(Dataset excerpts)
▼▼▼

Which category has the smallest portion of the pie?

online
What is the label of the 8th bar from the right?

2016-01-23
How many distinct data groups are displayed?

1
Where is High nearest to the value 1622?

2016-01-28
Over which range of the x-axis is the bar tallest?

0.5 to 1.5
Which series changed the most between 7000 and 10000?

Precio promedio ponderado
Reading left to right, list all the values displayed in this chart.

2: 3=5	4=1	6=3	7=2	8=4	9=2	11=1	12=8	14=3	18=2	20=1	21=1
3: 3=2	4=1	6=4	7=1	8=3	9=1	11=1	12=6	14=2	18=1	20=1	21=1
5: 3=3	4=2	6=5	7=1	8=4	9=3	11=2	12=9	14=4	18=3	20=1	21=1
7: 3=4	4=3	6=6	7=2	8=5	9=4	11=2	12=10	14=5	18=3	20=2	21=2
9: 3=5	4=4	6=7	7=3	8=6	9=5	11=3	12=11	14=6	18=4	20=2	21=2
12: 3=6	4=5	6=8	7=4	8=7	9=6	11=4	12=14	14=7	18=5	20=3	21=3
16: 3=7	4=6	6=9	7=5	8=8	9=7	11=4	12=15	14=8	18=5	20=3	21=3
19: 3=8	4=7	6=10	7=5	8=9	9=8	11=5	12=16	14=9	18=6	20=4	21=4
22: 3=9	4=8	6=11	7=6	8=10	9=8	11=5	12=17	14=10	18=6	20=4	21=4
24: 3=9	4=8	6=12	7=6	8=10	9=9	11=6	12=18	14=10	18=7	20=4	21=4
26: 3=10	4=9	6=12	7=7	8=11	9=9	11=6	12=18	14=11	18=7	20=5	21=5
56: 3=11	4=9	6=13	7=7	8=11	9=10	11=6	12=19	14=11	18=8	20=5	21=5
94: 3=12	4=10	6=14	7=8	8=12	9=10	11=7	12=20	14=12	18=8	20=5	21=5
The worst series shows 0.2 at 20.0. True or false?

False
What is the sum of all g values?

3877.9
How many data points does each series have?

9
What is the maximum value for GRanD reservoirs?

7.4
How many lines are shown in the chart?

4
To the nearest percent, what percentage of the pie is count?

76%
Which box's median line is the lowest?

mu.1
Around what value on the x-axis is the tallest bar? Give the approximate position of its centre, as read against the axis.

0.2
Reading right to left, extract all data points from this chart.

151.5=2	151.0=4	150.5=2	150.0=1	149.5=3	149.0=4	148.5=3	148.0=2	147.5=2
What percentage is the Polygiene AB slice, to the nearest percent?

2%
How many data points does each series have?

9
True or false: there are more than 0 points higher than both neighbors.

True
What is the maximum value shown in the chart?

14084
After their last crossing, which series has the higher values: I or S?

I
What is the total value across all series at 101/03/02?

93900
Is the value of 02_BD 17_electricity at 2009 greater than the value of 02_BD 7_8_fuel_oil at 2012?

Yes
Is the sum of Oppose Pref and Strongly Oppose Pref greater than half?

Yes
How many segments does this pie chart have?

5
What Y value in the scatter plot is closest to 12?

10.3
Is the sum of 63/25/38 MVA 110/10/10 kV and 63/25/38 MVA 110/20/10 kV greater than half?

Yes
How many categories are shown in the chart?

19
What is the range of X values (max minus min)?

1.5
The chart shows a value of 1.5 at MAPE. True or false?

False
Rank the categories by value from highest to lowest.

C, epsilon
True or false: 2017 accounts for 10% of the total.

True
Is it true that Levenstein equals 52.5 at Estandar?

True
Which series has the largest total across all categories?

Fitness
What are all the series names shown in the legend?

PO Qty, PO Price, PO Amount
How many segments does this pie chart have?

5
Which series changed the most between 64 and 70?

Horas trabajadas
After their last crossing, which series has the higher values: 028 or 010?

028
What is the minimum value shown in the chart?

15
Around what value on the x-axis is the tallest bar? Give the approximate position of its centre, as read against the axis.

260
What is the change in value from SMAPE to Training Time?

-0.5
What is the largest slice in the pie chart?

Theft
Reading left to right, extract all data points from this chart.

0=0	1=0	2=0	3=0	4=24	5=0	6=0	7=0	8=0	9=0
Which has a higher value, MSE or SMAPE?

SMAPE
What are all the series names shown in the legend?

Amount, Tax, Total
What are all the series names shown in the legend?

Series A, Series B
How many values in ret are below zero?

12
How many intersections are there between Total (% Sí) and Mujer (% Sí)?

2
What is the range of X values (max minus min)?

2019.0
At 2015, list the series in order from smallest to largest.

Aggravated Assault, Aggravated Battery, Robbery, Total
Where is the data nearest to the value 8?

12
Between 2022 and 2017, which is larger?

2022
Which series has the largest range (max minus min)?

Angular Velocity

▲▲▲

▸ **What is required**
Can you edit the items above so that every "legend" becomes "key", leaving all other text unchanged?

▸ **Solution**
Which category has the smallest portion of the pie?

online
What is the label of the 8th bar from the right?

2016-01-23
How many distinct data groups are displayed?

1
Where is High nearest to the value 1622?

2016-01-28
Over which range of the x-axis is the bar tallest?

0.5 to 1.5
Which series changed the most between 7000 and 10000?

Precio promedio ponderado
Reading left to right, list all the values displayed in this chart.

2: 3=5	4=1	6=3	7=2	8=4	9=2	11=1	12=8	14=3	18=2	20=1	21=1
3: 3=2	4=1	6=4	7=1	8=3	9=1	11=1	12=6	14=2	18=1	20=1	21=1
5: 3=3	4=2	6=5	7=1	8=4	9=3	11=2	12=9	14=4	18=3	20=1	21=1
7: 3=4	4=3	6=6	7=2	8=5	9=4	11=2	12=10	14=5	18=3	20=2	21=2
9: 3=5	4=4	6=7	7=3	8=6	9=5	11=3	12=11	14=6	18=4	20=2	21=2
12: 3=6	4=5	6=8	7=4	8=7	9=6	11=4	12=14	14=7	18=5	20=3	21=3
16: 3=7	4=6	6=9	7=5	8=8	9=7	11=4	12=15	14=8	18=5	20=3	21=3
19: 3=8	4=7	6=10	7=5	8=9	9=8	11=5	12=16	14=9	18=6	20=4	21=4
22: 3=9	4=8	6=11	7=6	8=10	9=8	11=5	12=17	14=10	18=6	20=4	21=4
24: 3=9	4=8	6=12	7=6	8=10	9=9	11=6	12=18	14=10	18=7	20=4	21=4
26: 3=10	4=9	6=12	7=7	8=11	9=9	11=6	12=18	14=11	18=7	20=5	21=5
56: 3=11	4=9	6=13	7=7	8=11	9=10	11=6	12=19	14=11	18=8	20=5	21=5
94: 3=12	4=10	6=14	7=8	8=12	9=10	11=7	12=20	14=12	18=8	20=5	21=5
The worst series shows 0.2 at 20.0. True or false?

False
What is the sum of all g values?

3877.9
How many data points does each series have?

9
What is the maximum value for GRanD reservoirs?

7.4
How many lines are shown in the chart?

4
To the nearest percent, what percentage of the pie is count?

76%
Which box's median line is the lowest?

mu.1
Around what value on the x-axis is the tallest bar? Give the approximate position of its centre, as read against the axis.

0.2
Reading right to left, extract all data points from this chart.

151.5=2	151.0=4	150.5=2	150.0=1	149.5=3	149.0=4	148.5=3	148.0=2	147.5=2
What percentage is the Polygiene AB slice, to the nearest percent?

2%
How many data points does each series have?

9
True or false: there are more than 0 points higher than both neighbors.

True
What is the maximum value shown in the chart?

14084
After their last crossing, which series has the higher values: I or S?

I
What is the total value across all series at 101/03/02?

93900
Is the value of 02_BD 17_electricity at 2009 greater than the value of 02_BD 7_8_fuel_oil at 2012?

Yes
Is the sum of Oppose Pref and Strongly Oppose Pref greater than half?

Yes
How many segments does this pie chart have?

5
What Y value in the scatter plot is closest to 12?

10.3
Is the sum of 63/25/38 MVA 110/10/10 kV and 63/25/38 MVA 110/20/10 kV greater than half?

Yes
How many categories are shown in the chart?

19
What is the range of X values (max minus min)?

1.5
The chart shows a value of 1.5 at MAPE. True or false?

False
Rank the categories by value from highest to lowest.

C, epsilon
True or false: 2017 accounts for 10% of the total.

True
Is it true that Levenstein equals 52.5 at Estandar?

True
Which series has the largest total across all categories?

Fitness
What are all the series names shown in the key?

PO Qty, PO Price, PO Amount
How many segments does this pie chart have?

5
Which series changed the most between 64 and 70?

Horas trabajadas
After their last crossing, which series has the higher values: 028 or 010?

028
What is the minimum value shown in the chart?

15
Around what value on the x-axis is the tallest bar? Give the approximate position of its centre, as read against the axis.

260
What is the change in value from SMAPE to Training Time?

-0.5
What is the largest slice in the pie chart?

Theft
Reading left to right, extract all data points from this chart.

0=0	1=0	2=0	3=0	4=24	5=0	6=0	7=0	8=0	9=0
Which has a higher value, MSE or SMAPE?

SMAPE
What are all the series names shown in the key?

Amount, Tax, Total
What are all the series names shown in the key?

Series A, Series B
How many values in ret are below zero?

12
How many intersections are there between Total (% Sí) and Mujer (% Sí)?

2
What is the range of X values (max minus min)?

2019.0
At 2015, list the series in order from smallest to largest.

Aggravated Assault, Aggravated Battery, Robbery, Total
Where is the data nearest to the value 8?

12
Between 2022 and 2017, which is larger?

2022
Which series has the largest range (max minus min)?

Angular Velocity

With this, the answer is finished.